Redacta un mensaje: «Lucy y yo hemos tenido un golpe de mala suerte. Me han robado el coche, y hubo también una agresión de la que me llevé la peor parte. Nada serio; estamos los dos bien, aunque un tanto alterados. Pensé que lo mejor era decírtelo, por si acaso te llegaba el rumor. Confío en que estés pasándolo bien». Cede a Lucy la página para que dé su aprobación, y luego se la da a Bev Shaw para que la envíe. A Rosalind, en lo más tenebroso de África.
Lucy no mejora. Se pasa la noche entera en vela, sostiene que no consigue dormir; por las tardes, él la encuentra adormecida en el sofá, con el pulgar metido en la boca como una niña pequeña. Ha perdido todo interés por la comida: es él quien debe engatusarla para que coma algún bocado, quien ha de cocinar platos para él desconocidos, pues ella se niega a tocar siquiera la carne.
No es esto a lo que vino; no vino a verse atrapado en el quinto pino, a espantar a los demonios, a cuidar de su hija, a ocuparse de una empresa moribunda. Si vino por algo, fue para recuperar su compostura, para recobrar fuerzas. Ahí, cada día que pasa va perdiéndose más.
Los demonios tampoco a él lo dejan en paz. Tiene pesadillas propias: se hunde en un lecho de sangre o, jadeando, gritando sin que salga un solo sonido de sus labios, escapa corriendo del hombre que tiene la cara como un halcón, como una máscara de Benín, como Tot. Una noche, a medias sonámbulo, a medias enloquecido, arranca de cualquier manera las ropas de la propia cama e incluso da la vuelta al colchón, buscando alguna mancha.
Todavía sigue en pie el proyecto Byron. De los libros que se trajo de Ciudad del Cabo, solo le quedan los dos volúmenes de las cartas; el resto estaba en el maletero del coche cuando se lo robaron. La biblioteca pública de Grahamstown apenas puede ofrecerle más que una antología de los poemas. De todos modos, ¿es necesario que continúe leyendo?
¿Qué más necesita saber sobre el modo en que Byron y su conocida pasaban el tiempo en la antigua Ravena? A estas alturas, ¿no podría inventar un Byron que fuese fiel a Byron y una Teresa similar?

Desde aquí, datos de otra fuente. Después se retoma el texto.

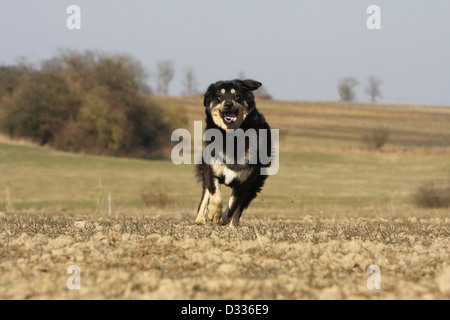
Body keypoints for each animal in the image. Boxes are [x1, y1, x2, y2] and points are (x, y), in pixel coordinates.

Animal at [194, 79, 270, 226]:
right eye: (220, 96)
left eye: (236, 96)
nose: (228, 104)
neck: (231, 136)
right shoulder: (211, 171)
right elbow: (215, 195)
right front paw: (214, 214)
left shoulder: (245, 182)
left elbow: (233, 206)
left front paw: (223, 219)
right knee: (205, 197)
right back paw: (199, 220)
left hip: (255, 184)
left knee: (239, 208)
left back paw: (232, 225)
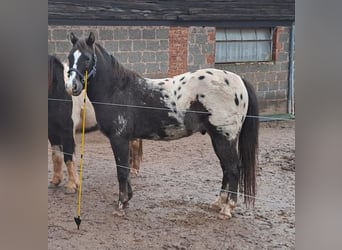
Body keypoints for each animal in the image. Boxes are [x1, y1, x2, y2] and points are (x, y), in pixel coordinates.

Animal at [65, 32, 260, 220]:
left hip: (224, 138)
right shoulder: (125, 139)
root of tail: (239, 80)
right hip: (219, 139)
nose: (71, 86)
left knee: (233, 169)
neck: (117, 91)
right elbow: (125, 170)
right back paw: (219, 203)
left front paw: (120, 206)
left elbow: (122, 171)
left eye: (87, 58)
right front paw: (127, 200)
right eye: (69, 57)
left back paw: (227, 209)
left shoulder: (119, 139)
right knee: (226, 168)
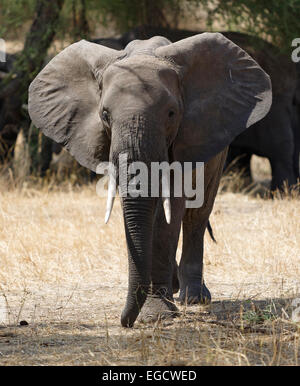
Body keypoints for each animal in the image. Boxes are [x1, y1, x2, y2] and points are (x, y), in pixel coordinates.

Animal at [28, 34, 272, 328]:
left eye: (171, 113)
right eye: (105, 115)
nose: (124, 321)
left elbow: (171, 209)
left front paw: (155, 315)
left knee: (198, 213)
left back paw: (193, 298)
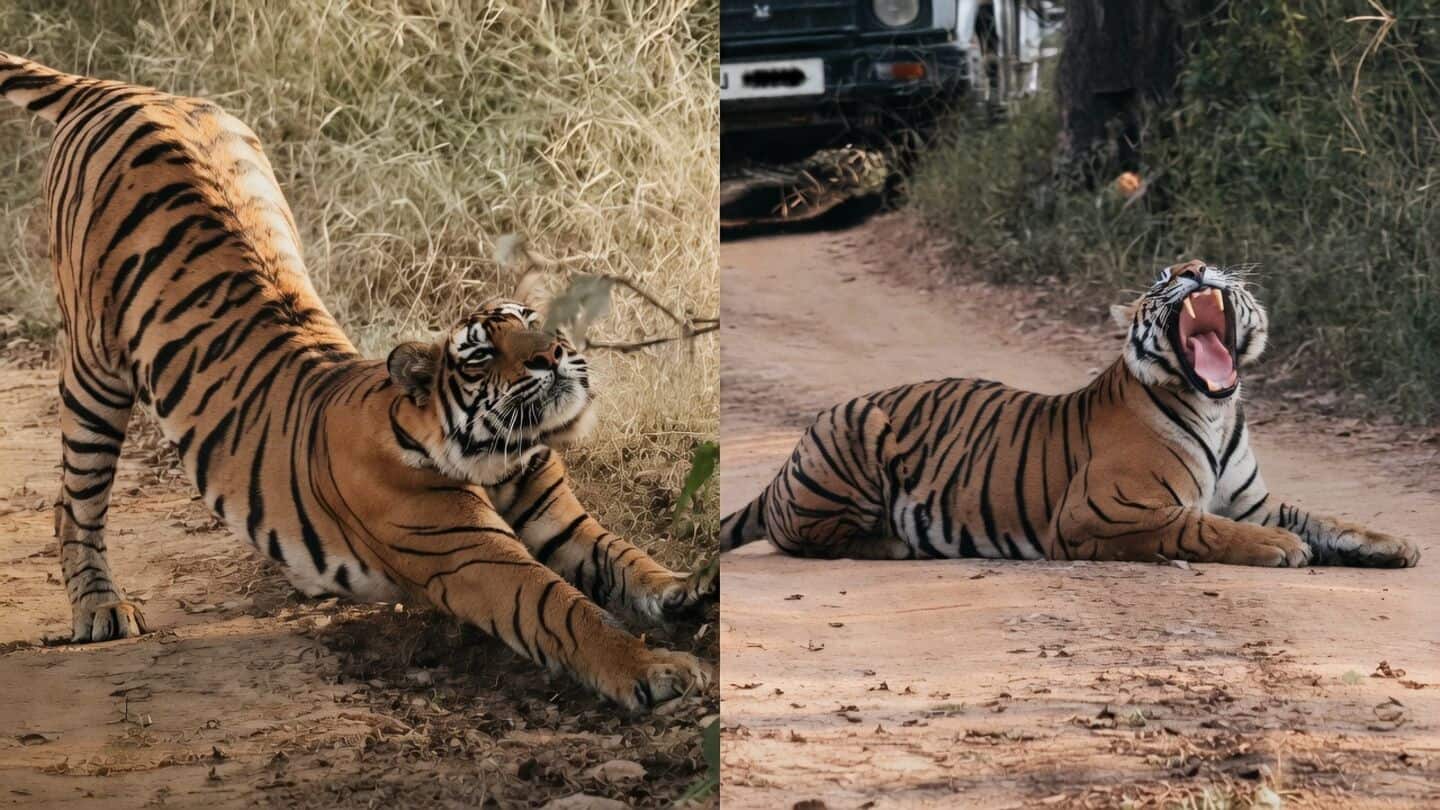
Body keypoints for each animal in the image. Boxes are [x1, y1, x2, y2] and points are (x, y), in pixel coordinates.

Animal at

La verdad sea dicha: lleva meses posponiéndolo, retrasando el momento de hacer frente a la página en blanco, tocar la primera nota, comprobar si es válido. Mentalmente ya tiene impresos algunos trozos, algún dueto entre los amantes, las líneas vocales, soprano y tenor, que se enredan una en torno a la otra, como dos serpientes, sin palabras. La melodía sin clímax; el susurro de las escamas del reptil sobre la escalera de mármol; palpitando más al fondo, el barítono del marido humillado. ¿Será aquí donde ese trío tenebroso sea por fin llevado a la vida, es decir, no en Ciudad del Cabo, sino en la vieja Cafrería?